Kürt realitesi hâlâ kabul görmüş değil

Gülten Kaya
Gülten Kaya
Gülten Kaya

İSTANBUL (K24) 

Sanatçı Ahmet Kaya’nın yıllar önce bahsettiği ‘Kürt realitesi’ne ilişkin konuşan eşi Gülten Kaya, aradan 23 yıl geçmesine rağmen Kürt realitesinin halâ kabul görmediğini ifade ederek, Kürt halkının dilinin ve varlığının kabulünün, anayasal güvence altına alınması gerektiğini söyledi. 

Kaya, Kürtçe bir TV kanalının açık olmasının, Kürt dilinin ya da sanatının özgür olduğu, güvence altında olduğu anlamına gelmediğini belirtti.

Ahmet Kaya’nın yıllar önce seslendirdiği ve konusunun; hasret, hapis, özlem, sürgün olduğu Diyarbakır Türküsü, Adı Bahtiyar ve Şafak Türküsü gibi şarkıların hikayelerinin günümüzde devam ettiğini ifade eden eşi Gülten Kaya, “Türkiye hapishaneleri şafağı bekleyenlerle, kapıda evlatlarını bekleyen annelerle, çaldığı sazdan, söylediği türküden, yazdığı yazıdan, aydınlık bir akılla düşündüklerinden dolayı kendisine tutsaklık yaşatılanlarla dolu” dedi.    

Türkiye’nin bazı metropol kentlerinde sokak müzisyenlerin şarkı söylemelerinin engellenmesiyle ilgili de Kaya, okunan şarkıların Kürtçe olması sebebiyle polisin müdahale ettiğini vurguladı.

11 Şubat 1999 yılında Magazin Gazetecileri Derneği ödül töreninde Ahmet Kaya’ya yönelik linçten de bahseden Kaya, orada bahsedilen Kürtçe şarkının daha önce seçildiği ve kayıt aşamasında olduğunu söyledi.

16 Kasım 2000’de hayata veda eden Kürt sanatçı Ahmet Kaya'nın eşi Gülten Kaya, K24’ün sorularını yanıtladı. 

Ahmet Kaya hayattaykenki hayatınız ile kaybettikten sonraki hayatınızı nasıl tanımlarsınız?

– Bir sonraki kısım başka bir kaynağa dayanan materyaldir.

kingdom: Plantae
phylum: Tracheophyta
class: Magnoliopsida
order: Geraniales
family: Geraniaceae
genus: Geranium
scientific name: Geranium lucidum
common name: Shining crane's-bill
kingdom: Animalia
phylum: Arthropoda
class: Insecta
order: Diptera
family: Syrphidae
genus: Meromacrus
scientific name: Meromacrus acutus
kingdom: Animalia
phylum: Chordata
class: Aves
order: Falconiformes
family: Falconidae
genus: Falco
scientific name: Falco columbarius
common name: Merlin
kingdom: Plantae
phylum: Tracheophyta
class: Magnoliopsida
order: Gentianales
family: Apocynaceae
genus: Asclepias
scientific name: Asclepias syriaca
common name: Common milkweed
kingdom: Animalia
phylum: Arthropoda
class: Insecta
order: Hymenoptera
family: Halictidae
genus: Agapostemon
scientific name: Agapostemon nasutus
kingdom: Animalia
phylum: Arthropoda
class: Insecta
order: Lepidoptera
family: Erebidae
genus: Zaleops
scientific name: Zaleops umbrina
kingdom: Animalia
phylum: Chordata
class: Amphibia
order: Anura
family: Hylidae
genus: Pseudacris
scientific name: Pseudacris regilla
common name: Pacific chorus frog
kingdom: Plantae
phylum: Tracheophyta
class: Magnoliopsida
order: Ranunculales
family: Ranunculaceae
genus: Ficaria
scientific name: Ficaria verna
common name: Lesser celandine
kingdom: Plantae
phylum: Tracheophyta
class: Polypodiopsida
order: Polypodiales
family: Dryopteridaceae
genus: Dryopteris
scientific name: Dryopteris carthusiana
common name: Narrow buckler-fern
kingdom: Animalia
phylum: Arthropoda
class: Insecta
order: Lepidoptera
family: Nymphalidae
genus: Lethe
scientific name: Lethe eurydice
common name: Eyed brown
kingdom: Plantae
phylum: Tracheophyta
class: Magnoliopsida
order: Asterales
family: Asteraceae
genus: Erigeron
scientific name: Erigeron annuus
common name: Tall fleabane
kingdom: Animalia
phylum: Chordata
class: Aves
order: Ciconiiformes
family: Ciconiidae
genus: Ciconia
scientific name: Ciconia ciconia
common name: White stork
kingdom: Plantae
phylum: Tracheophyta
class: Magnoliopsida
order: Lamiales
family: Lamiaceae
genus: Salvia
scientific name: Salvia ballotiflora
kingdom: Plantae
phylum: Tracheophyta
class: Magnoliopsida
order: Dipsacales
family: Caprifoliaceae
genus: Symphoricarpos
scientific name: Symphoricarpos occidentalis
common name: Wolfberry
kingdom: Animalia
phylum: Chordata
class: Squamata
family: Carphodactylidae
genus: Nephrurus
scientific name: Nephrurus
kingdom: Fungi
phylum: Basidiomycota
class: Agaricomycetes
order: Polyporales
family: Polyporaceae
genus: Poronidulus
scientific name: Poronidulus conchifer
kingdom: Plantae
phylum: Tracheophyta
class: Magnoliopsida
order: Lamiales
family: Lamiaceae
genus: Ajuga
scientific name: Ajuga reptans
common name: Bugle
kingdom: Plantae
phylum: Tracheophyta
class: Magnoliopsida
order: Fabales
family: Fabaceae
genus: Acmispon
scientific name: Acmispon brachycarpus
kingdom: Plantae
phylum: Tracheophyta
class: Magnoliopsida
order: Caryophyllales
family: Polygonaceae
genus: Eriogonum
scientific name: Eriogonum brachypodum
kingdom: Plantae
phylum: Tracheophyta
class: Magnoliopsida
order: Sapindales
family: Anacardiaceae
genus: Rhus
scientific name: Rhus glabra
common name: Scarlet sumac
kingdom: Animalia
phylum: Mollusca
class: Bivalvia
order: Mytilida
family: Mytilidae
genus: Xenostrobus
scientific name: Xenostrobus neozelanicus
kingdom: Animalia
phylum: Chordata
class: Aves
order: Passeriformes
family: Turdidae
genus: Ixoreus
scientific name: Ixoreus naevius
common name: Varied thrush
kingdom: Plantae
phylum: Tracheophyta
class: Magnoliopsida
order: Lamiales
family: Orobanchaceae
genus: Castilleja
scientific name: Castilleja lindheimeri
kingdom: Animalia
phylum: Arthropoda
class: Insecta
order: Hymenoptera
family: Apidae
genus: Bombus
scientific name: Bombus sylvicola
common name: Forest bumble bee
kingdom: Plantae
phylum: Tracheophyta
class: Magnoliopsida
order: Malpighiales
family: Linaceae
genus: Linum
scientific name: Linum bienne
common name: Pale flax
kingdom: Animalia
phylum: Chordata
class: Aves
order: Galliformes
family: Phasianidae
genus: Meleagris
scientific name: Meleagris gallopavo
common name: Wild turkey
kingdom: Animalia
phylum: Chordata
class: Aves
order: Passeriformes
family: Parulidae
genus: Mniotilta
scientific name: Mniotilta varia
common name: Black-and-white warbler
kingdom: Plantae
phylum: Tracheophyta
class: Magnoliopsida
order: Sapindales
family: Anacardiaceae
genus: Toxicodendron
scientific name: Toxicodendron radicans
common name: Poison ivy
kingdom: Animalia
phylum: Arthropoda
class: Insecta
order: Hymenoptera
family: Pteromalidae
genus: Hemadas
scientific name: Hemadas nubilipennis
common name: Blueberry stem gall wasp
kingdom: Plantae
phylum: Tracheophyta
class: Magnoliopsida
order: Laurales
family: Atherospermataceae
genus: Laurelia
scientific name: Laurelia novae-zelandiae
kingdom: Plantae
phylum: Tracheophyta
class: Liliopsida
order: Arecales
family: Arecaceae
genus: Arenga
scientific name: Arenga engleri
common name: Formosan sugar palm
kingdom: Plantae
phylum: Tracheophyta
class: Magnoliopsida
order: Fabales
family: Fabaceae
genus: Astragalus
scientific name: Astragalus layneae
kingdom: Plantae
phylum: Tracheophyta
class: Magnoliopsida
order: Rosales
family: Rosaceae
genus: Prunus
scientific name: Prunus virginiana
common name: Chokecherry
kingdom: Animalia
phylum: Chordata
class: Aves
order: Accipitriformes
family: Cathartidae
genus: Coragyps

Bazı sorular ne yazık ki kısa cevaplanamıyor. Kendi anadilimiz ve kültürel kimliğimiz uğruna bize yaşatılanlar sonrasında gelinen noktada hiçbir şekilde teselli bulamadığımı söyleyebilirim. Kişisel planda hayatımıza kıyılmışken, genel anlamda da 22 yıl sonra bile hiçbir değişimin, bir kabulün ya da yüzleşmenin olmadığını görmek çok acıtıcı. Son derece üretken, onurlu, bilinçle bezenmiş hayatımızın dinamiğinden yoksun kalarak devam etmek, kapanması artık asla mümkün olmayacak bir boşluğun içinde devam etmek gibi. Ahmet, hayatı çok dolduran, her anına anlam ve hareket yükleyen, sürekli üreten, ufuk açan, farkında olarak yaşayan biriydi ve tüm bunlarda buluşuyor olmamız çok değerliydi. Yani yol devam ediyor ama yoldaşım, hevalim yok...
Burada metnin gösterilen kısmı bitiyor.